Given information below:
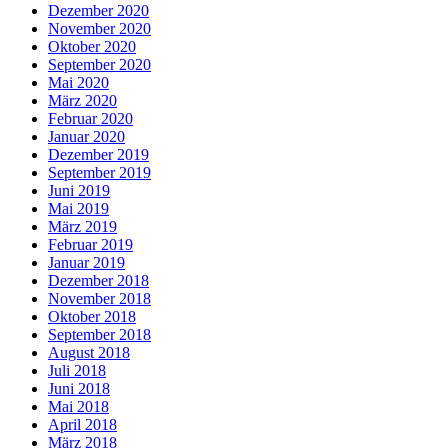
Dezember 2020
November 2020
Oktober 2020
September 2020
Mai 2020
März 2020
Februar 2020
Januar 2020
Dezember 2019
September 2019
Juni 2019
Mai 2019
März 2019
Februar 2019
Januar 2019
Dezember 2018
November 2018
Oktober 2018
September 2018
August 2018
Juli 2018
Juni 2018
Mai 2018
April 2018
März 2018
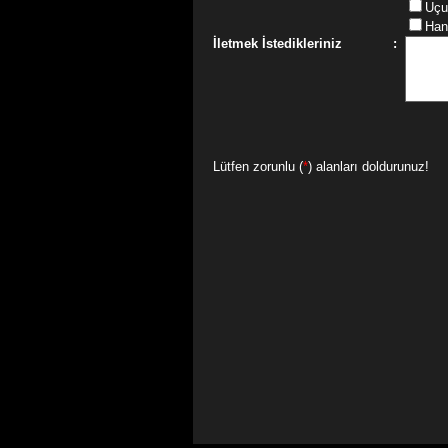
Uçu
Han
İletmek İstedikleriniz
:
Lütfen zorunlu (
*
) alanları doldurunuz!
End of Given information.
# [Required work]
Excluding all pictures, print exactly and only the lines from the line with "Oktober 2020" through the end of the records above, both ends included.

# [Written solution]
Oktober 2020
September 2020
Mai 2020
März 2020
Februar 2020
Januar 2020
Dezember 2019
September 2019
Juni 2019
Mai 2019
März 2019
Februar 2019
Januar 2019
Dezember 2018
November 2018
Oktober 2018
September 2018
August 2018
Juli 2018
Juni 2018
Mai 2018
April 2018
März 2018
Uçu
Han
İletmek İstedikleriniz
:
Lütfen zorunlu (
*
) alanları doldurunuz!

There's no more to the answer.